Aim of the task:
Quote the items word for word, starting with the line containing "Which series has" and continuing through the last line of the items. Omit the pictures from your answer.

Records shown:
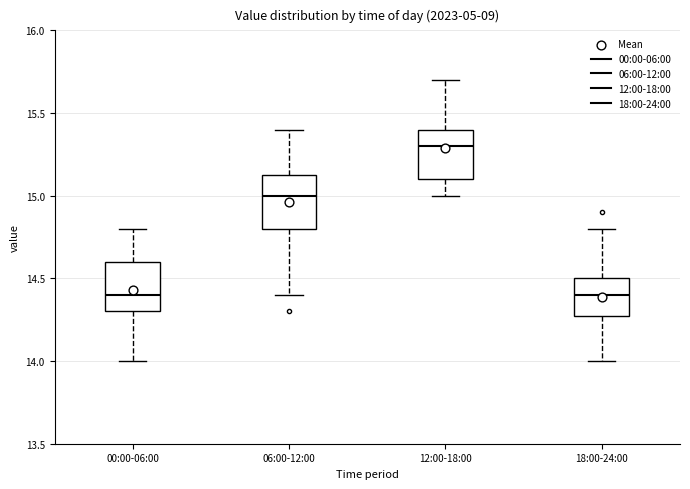

Which box's median line is the highest?

12:00-18:00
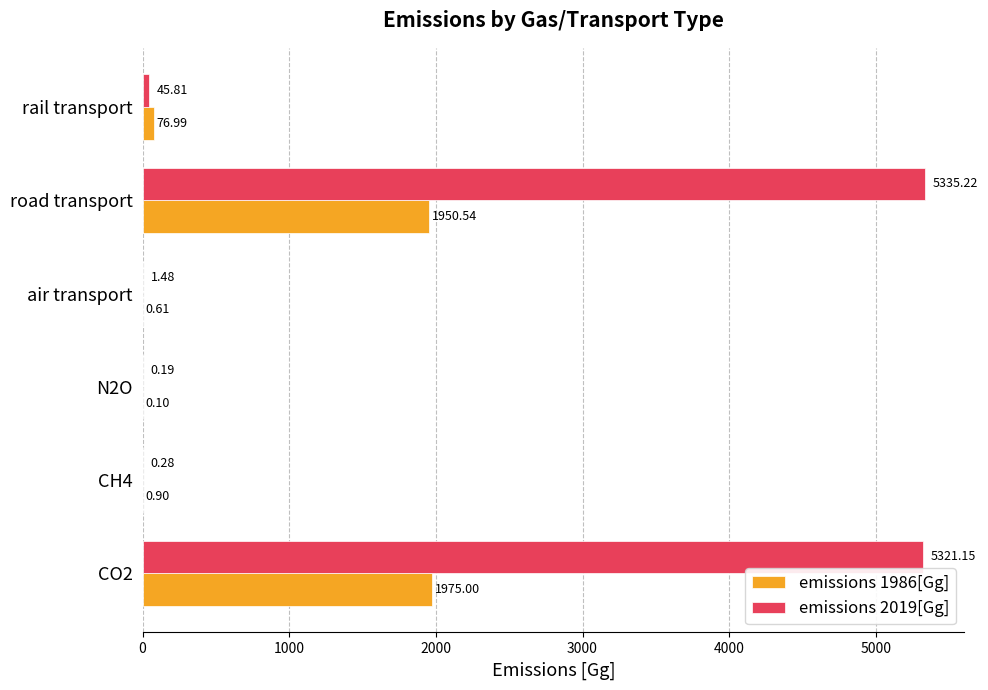

Count the number of categories in the chart.

6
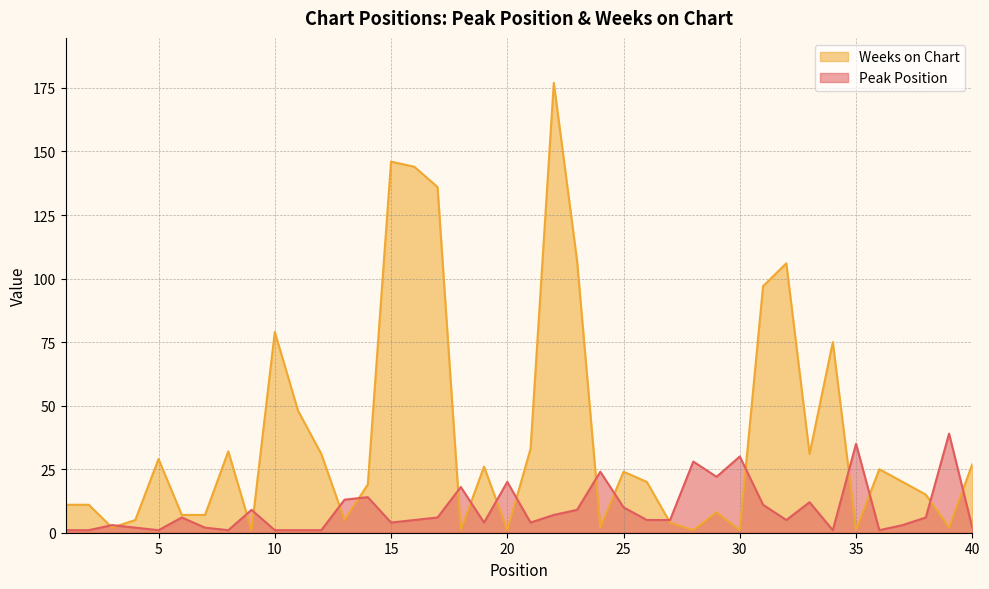

What is the difference between the maximum and second lowest values in the Peak Position series?

38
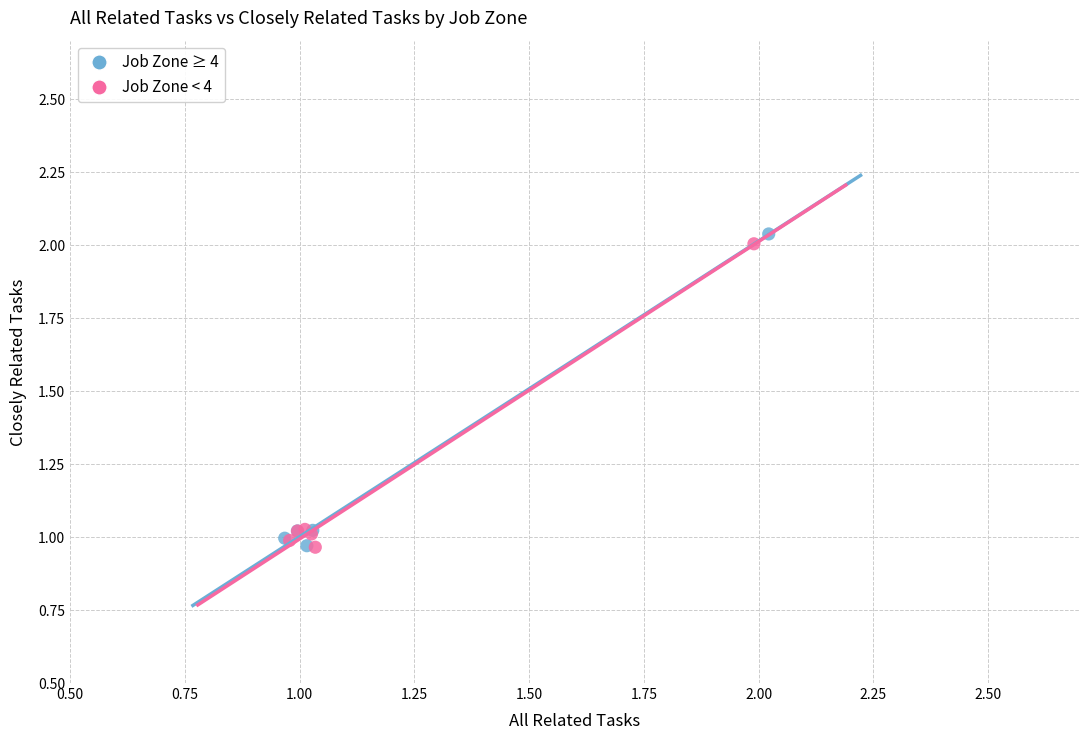

Which series has the largest Y range (max minus min)?

Job Zone ≥ 4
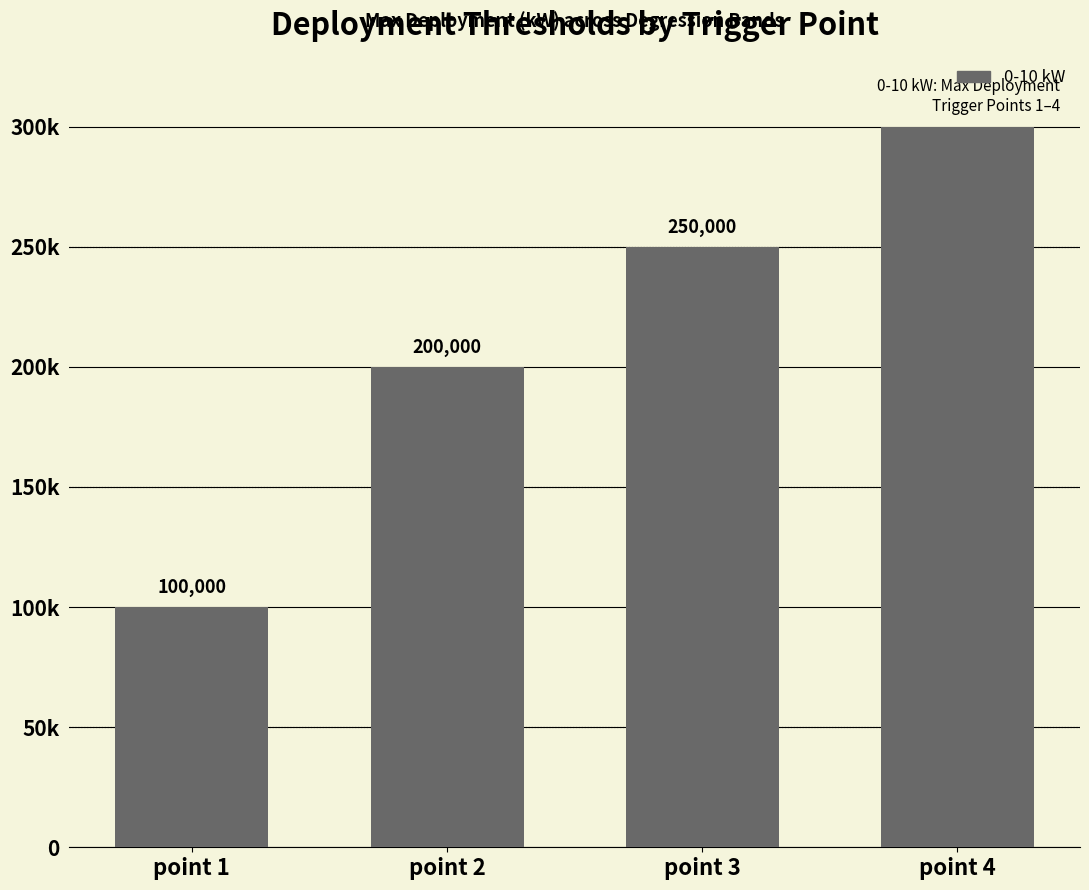

What is the value of the 2nd bar from the left?

200000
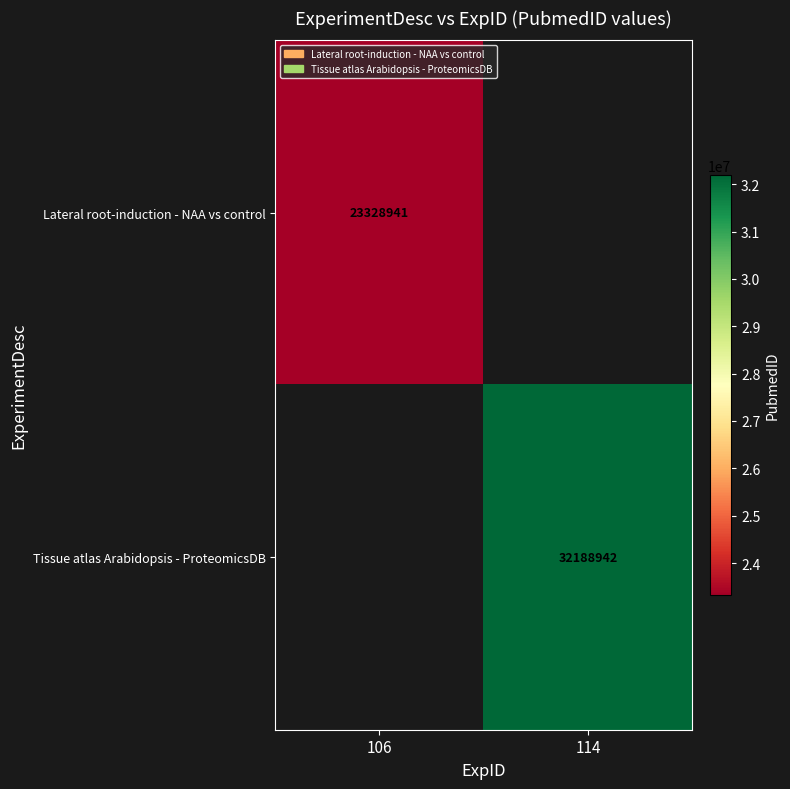

Which category has the highest value across all series?

114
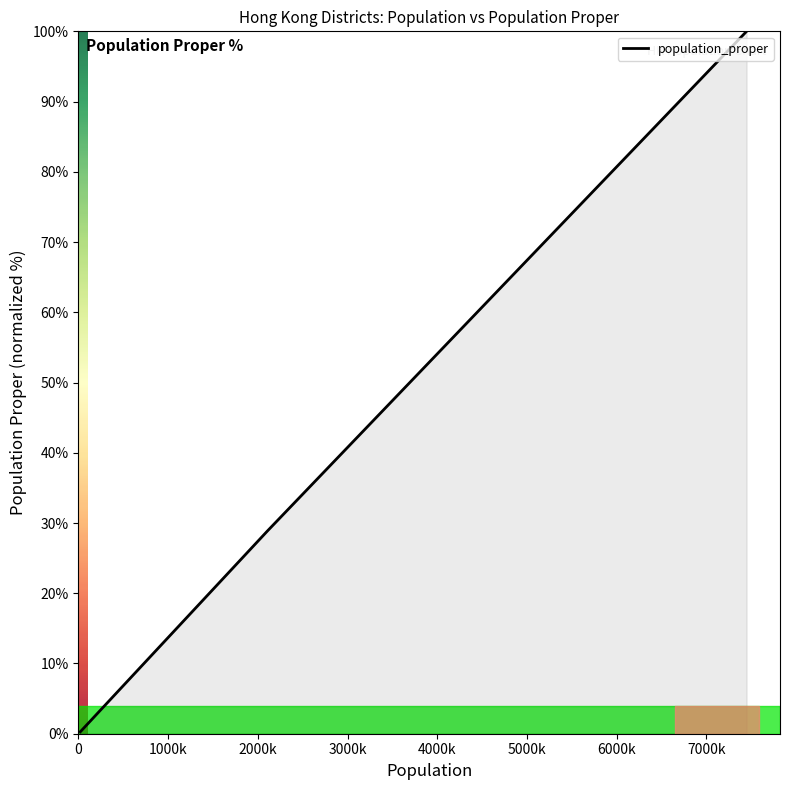

What is the difference between the maximum and minimum values?

99.7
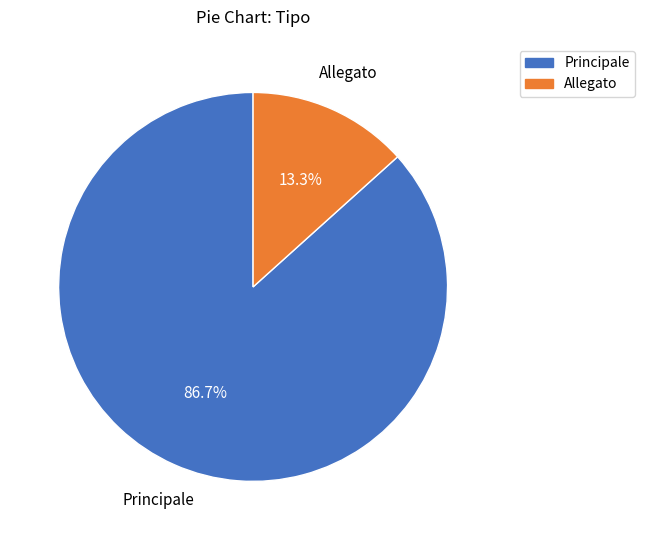

What is the smallest slice in the pie chart?

Allegato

Response area:
Which series has the largest Y range (max minus min)?

Job Zone ≥ 4

What is the value of the 2nd bar from the left?

200000

Which category has the highest value across all series?

114

What is the difference between the maximum and minimum values?

99.7

What is the smallest slice in the pie chart?

Allegato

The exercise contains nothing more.